**Teks Bacaan:**
—————

NATIJAH dari halaqah 2 (dua) jam diikuti oleh ulama dan Tuanku generasi baru yang kealiman dan wawasannya luas dapat mencermati bahwa varian pemikiran dan analisis berkaitan menentukan huruf tahun, huruf bulan dan memulainya arbaiyah atau khamsiyah, adalah awal masalah yang patut dicarikan titik temunya.
Taqwim itu ilmu untuk mengetahui awal bulan, tidak untuk menetukan awal puasa dan idul fitri, puasa itu rukyat, itu sepakat. Metode taqwim itu mengunakan huruf tahun dan ada yang mengunakan hitungan tujuh hari dan metode lainnya. Mulai menghitungnya taqwim itu ada dua jenis arbaiyah awal menghitung hari Rabu, dan khamsiyah, menghitung mulai di hari Kamis. Landasan hukum yang dipakai kitab yang diterima dari ulama dan guru tempat belajar Tuanku. Kalender taqwim adalah keniscayaan dan boleh saja sebagai ilmu pengetahuan, maka perlu ada Tuanku yang ahli dan profesional dalam semua varian taqwim.

—————

**Pertanyaan untuk Dijawab:**
1. Jawab pertanyaan berikut berdasarkan teks tentang taqwim:
(a) Berapa jam halaqah itu berlangsung?
(b) Pada hari apa hitungan arbaiyah dimulai?
(c) Menurut teks, puasa ditentukan dengan cara apa?
2. Kutip bagian teks tentang taqwim yang diawali "Taqwim itu ilmu" dan diakhiri "semua varian taqwim.".
3. Tulis lanjutan teks tentang taqwim setelah kalimat terakhirnya.

**Catatan yang Diberikan:**
—————

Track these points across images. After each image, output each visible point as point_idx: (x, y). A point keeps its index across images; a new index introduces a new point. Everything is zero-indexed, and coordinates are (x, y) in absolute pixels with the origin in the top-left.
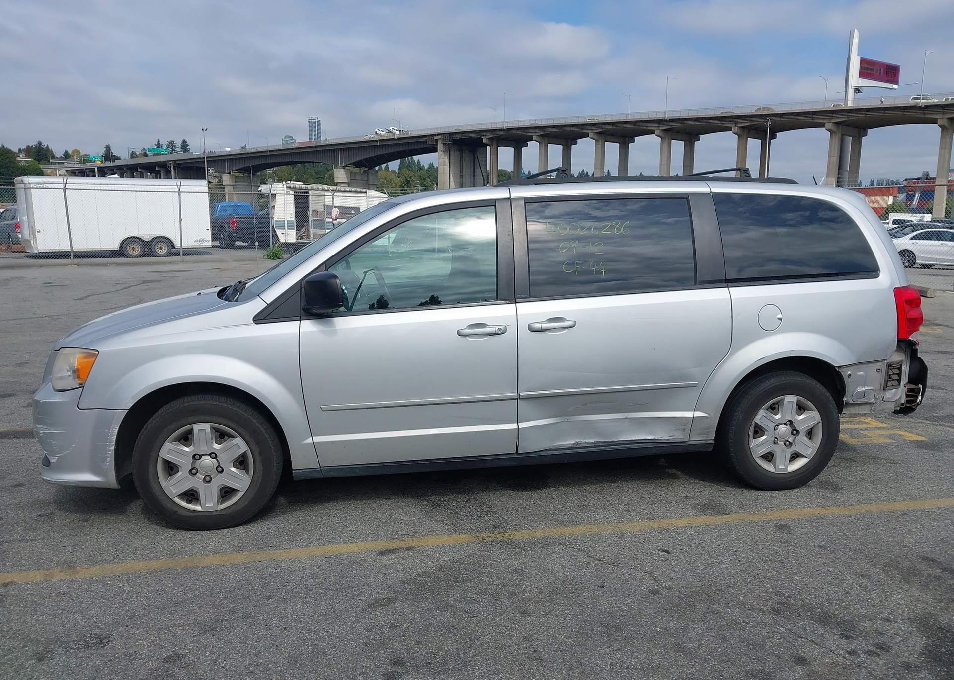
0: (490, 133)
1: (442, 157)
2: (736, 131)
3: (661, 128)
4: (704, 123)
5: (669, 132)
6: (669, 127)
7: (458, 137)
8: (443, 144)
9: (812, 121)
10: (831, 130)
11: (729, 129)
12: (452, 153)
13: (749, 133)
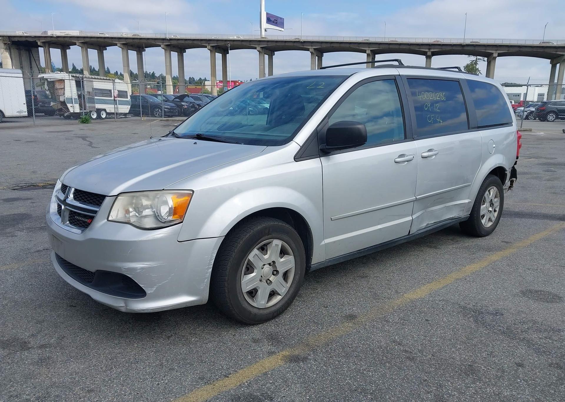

—————

**Jawaban Bernomor:**
1.
(a) 2 (dua) jam.
(b) Hari Rabu.
(c) Dengan rukyat.

2.
Taqwim itu ilmu untuk mengetahui awal bulan, tidak untuk menetukan awal puasa dan idul fitri, puasa itu rukyat, itu sepakat. Metode taqwim itu mengunakan huruf tahun dan ada yang mengunakan hitungan tujuh hari dan metode lainnya. Mulai menghitungnya taqwim itu ada dua jenis arbaiyah awal menghitung hari Rabu, dan khamsiyah, menghitung mulai di hari Kamis. Landasan hukum yang dipakai kitab yang diterima dari ulama dan guru tempat belajar Tuanku. Kalender taqwim adalah keniscayaan dan boleh saja sebagai ilmu pengetahuan, maka perlu ada Tuanku yang ahli dan profesional dalam semua varian taqwim.

3.
Tantangan atau kesulitan menyeragamkan taqwim dan menerima rukyat hilal dari kelompok yang berbeda adalah masih adanya ungkapan menghubungkan kajian taqwim dengan kajian tarekat, atau mengaitkannya dengan penghormatan terhadap guru, misalnya ungkapan "itu alah manuka kaji’, “kalau tidak ikuti warih guru hilang berkah kaji”, dan yang sedikit menganggu kalau diterimo penghilatan hilal kelompok lain “hilang jamaah beko” dan ungkapan lain yang itu sebenarnya keluar dari masyarakat biasa, bukan dari ulama dan Tuanku. Kerendahanhatian, mengurangi perasaan kelompok, ta’ashub mazhab dan kesediaan untuk saling menerima perbedaan adalah kerja bersama yang terus diusahakan.
Masalah yang mendasar itu adalah penyamaan rumus, antara khamsiyah dan arbaiyah dan menentukan awal tahun. Masalah tersisa yang perlu di dalami antara lain masalah mathaliq lokal dan mathaliq nasional? Rukyat pandangan mata berhadapan dengan rukyat ilmiah, ini berkaitan wawasan dan kesedian obyektif? Halaqah kali ini merekomendasikan agar dilakukan usaha untu mencari titik temu berkenaan huruf tahun, awal khamsiyah, arbaiyah. (***)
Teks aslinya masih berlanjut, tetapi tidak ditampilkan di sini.